## JOB
Print nothing beyond the line with "X045913D02*": every line from the beginning of the data up to it, that line included, and no pictures.

## SOURCE MATERIAL
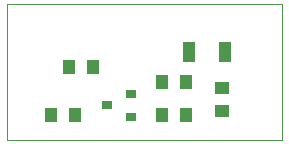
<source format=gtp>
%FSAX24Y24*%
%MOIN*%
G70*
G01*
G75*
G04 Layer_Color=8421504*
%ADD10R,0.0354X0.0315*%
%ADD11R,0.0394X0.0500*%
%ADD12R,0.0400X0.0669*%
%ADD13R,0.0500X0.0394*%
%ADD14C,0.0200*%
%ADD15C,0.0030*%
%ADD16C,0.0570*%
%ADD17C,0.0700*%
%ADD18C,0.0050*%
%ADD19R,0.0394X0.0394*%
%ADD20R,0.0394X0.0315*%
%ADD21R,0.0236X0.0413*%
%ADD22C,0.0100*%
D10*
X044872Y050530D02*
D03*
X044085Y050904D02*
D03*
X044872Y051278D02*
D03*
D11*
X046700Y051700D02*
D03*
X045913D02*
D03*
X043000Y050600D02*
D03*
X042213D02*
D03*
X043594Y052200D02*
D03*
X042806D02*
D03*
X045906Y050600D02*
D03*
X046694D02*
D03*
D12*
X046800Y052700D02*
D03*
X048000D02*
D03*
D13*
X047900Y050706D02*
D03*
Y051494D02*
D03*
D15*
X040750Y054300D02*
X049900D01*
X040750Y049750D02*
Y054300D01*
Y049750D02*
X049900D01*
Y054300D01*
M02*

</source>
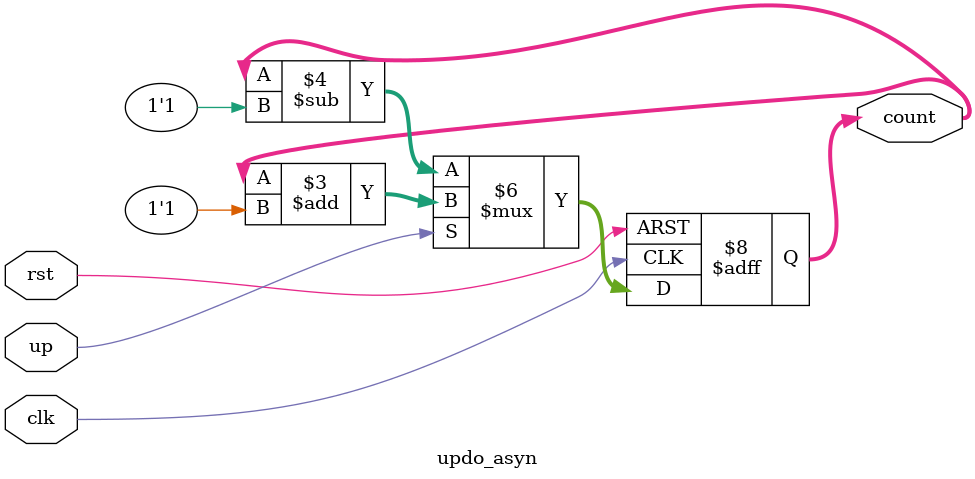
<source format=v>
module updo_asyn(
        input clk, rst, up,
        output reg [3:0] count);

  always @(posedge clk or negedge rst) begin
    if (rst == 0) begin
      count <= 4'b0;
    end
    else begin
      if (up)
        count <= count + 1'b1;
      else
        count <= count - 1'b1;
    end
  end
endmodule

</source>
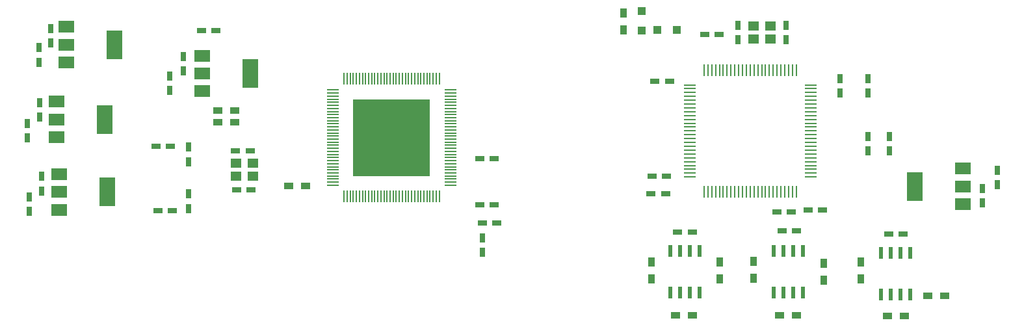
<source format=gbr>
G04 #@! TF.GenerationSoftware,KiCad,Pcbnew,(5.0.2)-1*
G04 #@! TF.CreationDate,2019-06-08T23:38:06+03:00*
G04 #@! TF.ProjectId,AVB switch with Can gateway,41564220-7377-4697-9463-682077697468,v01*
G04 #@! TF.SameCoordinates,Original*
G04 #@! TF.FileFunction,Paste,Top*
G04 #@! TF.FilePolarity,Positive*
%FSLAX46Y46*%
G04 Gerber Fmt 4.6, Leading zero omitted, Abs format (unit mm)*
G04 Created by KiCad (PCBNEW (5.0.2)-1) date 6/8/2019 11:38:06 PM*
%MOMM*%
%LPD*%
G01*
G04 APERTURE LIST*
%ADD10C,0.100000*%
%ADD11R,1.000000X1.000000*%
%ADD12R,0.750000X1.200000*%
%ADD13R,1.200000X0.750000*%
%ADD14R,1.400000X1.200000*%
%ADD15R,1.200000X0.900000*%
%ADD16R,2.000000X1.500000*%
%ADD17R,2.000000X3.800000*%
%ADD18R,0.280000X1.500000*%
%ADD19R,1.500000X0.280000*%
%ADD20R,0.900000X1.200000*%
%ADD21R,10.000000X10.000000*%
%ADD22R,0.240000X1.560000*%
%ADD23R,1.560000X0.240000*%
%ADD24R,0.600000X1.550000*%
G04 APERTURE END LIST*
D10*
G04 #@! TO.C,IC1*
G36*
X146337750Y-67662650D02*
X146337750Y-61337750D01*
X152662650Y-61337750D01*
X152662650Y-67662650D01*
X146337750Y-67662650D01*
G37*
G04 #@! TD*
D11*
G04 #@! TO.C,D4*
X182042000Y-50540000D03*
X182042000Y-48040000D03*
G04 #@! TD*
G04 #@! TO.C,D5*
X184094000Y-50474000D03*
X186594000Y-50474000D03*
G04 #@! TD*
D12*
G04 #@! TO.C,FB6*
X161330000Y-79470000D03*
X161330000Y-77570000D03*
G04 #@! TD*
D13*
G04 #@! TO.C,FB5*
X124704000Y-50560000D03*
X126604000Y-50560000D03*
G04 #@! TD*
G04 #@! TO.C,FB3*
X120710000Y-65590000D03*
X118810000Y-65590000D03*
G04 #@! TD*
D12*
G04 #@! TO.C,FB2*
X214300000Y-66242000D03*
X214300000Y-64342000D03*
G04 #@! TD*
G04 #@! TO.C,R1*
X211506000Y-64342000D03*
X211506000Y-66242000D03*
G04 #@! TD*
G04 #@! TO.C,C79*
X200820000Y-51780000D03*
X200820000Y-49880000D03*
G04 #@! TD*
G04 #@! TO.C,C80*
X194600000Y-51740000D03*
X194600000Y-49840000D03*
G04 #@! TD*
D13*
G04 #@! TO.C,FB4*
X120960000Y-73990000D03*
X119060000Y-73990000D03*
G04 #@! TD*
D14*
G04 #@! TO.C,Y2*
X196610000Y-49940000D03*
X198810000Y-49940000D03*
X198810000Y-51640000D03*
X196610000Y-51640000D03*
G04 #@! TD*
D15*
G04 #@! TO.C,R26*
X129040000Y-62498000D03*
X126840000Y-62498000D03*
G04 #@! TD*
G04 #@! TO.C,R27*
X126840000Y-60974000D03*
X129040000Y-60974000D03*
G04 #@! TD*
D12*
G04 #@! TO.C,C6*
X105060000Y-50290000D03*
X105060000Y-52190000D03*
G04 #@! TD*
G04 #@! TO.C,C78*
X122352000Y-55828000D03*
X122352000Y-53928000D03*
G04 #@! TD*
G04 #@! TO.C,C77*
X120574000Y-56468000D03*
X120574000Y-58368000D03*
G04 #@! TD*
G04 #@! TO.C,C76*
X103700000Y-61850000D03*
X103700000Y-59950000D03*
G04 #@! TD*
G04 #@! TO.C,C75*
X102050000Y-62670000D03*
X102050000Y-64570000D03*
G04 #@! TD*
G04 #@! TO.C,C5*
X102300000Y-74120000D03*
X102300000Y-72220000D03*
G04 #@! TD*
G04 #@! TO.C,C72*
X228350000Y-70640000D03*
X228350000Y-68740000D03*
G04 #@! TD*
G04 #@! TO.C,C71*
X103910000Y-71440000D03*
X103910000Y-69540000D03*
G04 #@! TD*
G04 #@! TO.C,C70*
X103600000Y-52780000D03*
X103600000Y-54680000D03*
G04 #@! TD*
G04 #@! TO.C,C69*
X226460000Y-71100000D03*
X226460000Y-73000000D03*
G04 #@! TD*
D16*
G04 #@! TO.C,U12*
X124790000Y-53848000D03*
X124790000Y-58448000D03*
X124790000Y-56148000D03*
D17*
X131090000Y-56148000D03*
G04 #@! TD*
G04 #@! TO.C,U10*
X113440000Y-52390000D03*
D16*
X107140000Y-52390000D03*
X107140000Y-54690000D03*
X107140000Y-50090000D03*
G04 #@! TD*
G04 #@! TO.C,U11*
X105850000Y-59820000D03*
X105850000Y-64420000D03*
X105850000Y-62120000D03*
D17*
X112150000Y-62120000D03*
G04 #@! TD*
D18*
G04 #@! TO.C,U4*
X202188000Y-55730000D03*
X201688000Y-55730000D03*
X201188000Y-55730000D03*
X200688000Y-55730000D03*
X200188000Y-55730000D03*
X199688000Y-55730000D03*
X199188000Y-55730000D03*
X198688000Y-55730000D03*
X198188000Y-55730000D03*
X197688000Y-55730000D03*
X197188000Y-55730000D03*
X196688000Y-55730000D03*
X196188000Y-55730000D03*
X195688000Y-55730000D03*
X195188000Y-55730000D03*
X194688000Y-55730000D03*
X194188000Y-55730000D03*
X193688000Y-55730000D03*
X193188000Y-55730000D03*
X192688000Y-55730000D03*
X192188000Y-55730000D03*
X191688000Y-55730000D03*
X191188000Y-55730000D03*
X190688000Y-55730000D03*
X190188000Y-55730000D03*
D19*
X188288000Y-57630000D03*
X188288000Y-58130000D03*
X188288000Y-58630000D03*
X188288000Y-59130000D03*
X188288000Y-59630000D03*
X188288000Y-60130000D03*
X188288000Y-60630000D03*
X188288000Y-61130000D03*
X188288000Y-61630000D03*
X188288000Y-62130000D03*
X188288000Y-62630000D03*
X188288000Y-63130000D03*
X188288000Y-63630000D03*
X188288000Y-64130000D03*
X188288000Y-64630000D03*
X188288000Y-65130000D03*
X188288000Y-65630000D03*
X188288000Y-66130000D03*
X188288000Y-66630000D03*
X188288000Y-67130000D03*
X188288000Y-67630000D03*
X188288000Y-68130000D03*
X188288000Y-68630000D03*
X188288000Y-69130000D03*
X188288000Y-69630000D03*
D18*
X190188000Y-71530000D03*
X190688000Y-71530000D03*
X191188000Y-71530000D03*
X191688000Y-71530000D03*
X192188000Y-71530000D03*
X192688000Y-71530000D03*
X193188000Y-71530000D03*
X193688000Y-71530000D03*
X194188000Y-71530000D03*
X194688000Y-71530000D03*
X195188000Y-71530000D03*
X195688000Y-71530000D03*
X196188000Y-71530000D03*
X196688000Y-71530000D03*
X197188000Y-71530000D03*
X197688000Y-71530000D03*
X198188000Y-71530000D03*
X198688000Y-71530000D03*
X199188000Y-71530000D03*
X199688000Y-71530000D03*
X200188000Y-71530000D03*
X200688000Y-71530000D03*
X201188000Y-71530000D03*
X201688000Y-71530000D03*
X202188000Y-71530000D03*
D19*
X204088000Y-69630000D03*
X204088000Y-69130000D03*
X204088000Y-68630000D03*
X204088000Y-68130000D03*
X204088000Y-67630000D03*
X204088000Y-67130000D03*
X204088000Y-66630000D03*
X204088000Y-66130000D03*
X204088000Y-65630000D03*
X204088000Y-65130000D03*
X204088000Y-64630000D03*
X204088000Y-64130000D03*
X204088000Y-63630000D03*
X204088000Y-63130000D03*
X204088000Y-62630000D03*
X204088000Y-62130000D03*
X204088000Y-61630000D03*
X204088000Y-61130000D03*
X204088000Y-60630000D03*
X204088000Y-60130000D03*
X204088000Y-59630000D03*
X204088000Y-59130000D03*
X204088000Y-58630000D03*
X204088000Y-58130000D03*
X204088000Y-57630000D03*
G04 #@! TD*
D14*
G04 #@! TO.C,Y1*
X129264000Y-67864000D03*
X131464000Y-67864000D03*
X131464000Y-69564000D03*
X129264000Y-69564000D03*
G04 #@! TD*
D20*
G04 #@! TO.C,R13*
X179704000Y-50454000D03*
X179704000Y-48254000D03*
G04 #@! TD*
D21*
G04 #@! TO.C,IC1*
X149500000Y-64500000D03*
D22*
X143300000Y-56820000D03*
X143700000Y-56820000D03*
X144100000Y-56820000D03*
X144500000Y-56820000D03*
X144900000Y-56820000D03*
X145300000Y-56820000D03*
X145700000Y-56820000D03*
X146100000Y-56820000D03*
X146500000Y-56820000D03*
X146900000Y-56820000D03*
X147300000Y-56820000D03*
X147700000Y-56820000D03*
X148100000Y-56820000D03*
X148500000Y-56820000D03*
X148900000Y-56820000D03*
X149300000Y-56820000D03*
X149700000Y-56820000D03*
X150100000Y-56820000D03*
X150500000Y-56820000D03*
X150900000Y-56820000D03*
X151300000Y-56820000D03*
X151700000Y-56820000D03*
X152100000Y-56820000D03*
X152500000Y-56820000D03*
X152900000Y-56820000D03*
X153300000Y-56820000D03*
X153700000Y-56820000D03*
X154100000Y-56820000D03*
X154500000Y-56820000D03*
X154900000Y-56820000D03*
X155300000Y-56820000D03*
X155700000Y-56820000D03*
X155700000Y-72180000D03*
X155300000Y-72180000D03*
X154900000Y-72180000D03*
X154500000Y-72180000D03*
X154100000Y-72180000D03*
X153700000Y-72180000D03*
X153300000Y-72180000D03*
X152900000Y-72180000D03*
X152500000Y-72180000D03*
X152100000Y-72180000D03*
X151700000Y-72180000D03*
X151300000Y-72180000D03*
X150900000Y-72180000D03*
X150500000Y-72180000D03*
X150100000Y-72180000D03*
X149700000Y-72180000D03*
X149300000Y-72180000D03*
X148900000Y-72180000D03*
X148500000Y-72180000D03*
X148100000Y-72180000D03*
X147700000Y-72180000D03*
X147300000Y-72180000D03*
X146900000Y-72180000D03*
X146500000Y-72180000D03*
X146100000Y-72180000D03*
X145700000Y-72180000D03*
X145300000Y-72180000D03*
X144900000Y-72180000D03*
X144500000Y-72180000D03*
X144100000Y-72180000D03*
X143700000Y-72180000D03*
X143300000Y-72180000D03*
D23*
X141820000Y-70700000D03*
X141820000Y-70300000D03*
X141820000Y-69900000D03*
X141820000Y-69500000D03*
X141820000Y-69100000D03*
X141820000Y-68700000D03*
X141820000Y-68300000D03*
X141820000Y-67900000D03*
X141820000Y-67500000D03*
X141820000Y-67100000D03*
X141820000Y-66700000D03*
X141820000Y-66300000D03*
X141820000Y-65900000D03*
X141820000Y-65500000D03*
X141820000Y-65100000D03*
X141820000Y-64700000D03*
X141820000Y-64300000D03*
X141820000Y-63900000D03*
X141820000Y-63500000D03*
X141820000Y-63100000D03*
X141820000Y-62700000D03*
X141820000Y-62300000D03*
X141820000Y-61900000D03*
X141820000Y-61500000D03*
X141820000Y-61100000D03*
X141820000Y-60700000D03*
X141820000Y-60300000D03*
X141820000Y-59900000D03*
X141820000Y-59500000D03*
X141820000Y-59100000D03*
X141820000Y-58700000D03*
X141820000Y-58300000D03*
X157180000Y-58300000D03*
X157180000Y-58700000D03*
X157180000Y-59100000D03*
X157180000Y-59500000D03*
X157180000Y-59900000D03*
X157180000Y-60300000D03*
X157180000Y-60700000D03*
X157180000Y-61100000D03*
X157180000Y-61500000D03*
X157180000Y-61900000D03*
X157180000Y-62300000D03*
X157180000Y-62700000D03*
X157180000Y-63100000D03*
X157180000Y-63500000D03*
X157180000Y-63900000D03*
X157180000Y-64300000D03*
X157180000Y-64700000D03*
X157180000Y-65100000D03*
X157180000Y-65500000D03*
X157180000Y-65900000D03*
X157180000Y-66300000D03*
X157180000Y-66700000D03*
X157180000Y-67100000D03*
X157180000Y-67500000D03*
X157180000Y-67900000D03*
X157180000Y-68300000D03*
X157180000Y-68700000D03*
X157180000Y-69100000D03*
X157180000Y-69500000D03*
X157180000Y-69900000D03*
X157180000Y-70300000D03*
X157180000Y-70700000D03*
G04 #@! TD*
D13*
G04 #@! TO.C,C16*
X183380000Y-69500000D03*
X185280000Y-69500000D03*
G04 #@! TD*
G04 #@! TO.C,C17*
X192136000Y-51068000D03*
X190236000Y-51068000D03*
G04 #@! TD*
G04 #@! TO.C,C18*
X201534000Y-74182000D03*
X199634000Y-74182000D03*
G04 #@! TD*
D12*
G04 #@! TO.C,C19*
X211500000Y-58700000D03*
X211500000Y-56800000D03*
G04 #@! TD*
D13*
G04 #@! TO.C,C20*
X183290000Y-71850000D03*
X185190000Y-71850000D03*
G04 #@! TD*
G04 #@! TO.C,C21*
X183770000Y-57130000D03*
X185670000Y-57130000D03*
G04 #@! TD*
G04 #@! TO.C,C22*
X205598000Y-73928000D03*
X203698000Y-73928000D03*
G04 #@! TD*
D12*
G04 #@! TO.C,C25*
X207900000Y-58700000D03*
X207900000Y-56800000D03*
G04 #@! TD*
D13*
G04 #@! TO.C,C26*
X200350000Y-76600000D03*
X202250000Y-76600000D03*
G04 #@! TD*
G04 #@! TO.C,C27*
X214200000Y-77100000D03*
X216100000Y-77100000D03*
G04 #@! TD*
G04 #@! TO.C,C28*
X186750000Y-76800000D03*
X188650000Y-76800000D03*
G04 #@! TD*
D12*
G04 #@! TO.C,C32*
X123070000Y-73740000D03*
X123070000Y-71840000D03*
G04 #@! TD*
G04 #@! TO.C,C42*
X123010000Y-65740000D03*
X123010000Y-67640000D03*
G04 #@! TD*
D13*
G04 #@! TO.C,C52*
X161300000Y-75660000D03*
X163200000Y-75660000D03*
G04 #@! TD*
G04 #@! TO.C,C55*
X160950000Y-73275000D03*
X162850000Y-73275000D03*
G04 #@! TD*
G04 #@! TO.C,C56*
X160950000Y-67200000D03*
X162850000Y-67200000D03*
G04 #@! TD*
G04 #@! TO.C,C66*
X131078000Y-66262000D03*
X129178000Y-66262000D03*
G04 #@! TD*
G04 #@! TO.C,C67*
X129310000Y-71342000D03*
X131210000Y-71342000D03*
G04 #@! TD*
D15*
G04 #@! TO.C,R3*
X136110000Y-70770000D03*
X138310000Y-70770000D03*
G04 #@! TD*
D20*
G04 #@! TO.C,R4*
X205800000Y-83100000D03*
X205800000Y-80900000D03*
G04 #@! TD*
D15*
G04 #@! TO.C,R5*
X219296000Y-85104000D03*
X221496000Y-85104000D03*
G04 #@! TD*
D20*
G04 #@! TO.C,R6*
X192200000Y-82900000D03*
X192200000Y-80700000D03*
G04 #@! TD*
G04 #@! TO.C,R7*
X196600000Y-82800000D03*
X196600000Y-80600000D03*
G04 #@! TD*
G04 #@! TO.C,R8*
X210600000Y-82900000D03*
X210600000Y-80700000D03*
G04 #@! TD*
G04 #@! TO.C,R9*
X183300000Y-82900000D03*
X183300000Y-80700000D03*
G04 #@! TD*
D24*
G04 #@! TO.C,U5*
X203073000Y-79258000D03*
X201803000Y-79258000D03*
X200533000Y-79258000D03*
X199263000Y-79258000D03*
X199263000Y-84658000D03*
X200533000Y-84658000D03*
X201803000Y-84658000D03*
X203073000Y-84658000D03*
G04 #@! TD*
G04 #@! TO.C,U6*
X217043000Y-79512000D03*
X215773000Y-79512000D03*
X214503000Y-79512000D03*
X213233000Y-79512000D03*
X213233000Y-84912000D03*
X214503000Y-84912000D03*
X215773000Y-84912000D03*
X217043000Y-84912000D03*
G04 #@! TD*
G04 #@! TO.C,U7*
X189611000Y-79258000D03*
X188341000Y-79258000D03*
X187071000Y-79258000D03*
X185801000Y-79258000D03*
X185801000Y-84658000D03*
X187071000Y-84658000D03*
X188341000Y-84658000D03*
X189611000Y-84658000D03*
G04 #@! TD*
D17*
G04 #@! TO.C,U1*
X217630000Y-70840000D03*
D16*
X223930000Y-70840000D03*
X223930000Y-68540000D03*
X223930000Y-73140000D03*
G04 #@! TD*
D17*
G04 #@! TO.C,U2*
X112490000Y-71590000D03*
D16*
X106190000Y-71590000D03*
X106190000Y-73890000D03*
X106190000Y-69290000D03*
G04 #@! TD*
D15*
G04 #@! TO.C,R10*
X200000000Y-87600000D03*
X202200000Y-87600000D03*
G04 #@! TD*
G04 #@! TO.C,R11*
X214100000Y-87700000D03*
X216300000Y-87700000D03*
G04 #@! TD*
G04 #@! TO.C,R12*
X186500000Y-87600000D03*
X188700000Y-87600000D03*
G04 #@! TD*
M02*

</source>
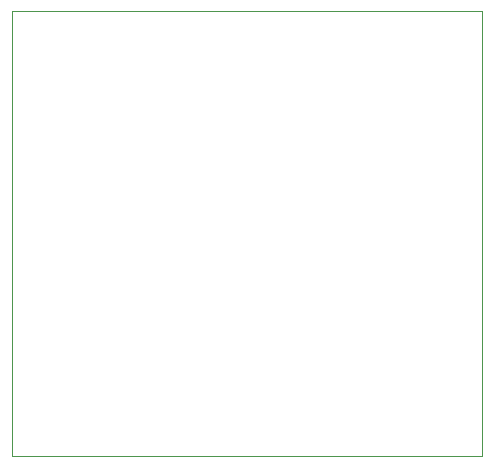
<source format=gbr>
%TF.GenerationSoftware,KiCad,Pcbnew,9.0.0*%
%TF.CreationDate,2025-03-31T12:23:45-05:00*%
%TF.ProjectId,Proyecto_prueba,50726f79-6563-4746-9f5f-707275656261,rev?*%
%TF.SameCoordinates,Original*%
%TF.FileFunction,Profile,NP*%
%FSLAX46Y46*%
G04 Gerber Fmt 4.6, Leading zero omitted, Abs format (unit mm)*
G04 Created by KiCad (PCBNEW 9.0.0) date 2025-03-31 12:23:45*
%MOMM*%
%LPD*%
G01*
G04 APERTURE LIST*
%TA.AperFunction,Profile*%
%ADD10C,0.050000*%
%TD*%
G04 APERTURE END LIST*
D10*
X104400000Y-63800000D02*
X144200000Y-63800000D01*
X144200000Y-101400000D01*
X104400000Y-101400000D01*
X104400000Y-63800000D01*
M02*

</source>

## WRITTEN ANSWER
<source format=gtp>
%FSAX24Y24*%
%MOIN*%
G70*
G01*
G75*
G04 Layer_Color=8421504*
%ADD10R,0.0354X0.0315*%
%ADD11R,0.0394X0.0500*%
%ADD12R,0.0400X0.0669*%
%ADD13R,0.0500X0.0394*%
%ADD14C,0.0200*%
%ADD15C,0.0030*%
%ADD16C,0.0570*%
%ADD17C,0.0700*%
%ADD18C,0.0050*%
%ADD19R,0.0394X0.0394*%
%ADD20R,0.0394X0.0315*%
%ADD21R,0.0236X0.0413*%
%ADD22C,0.0100*%
D10*
X044872Y050530D02*
D03*
X044085Y050904D02*
D03*
X044872Y051278D02*
D03*
D11*
X046700Y051700D02*
D03*
X045913D02*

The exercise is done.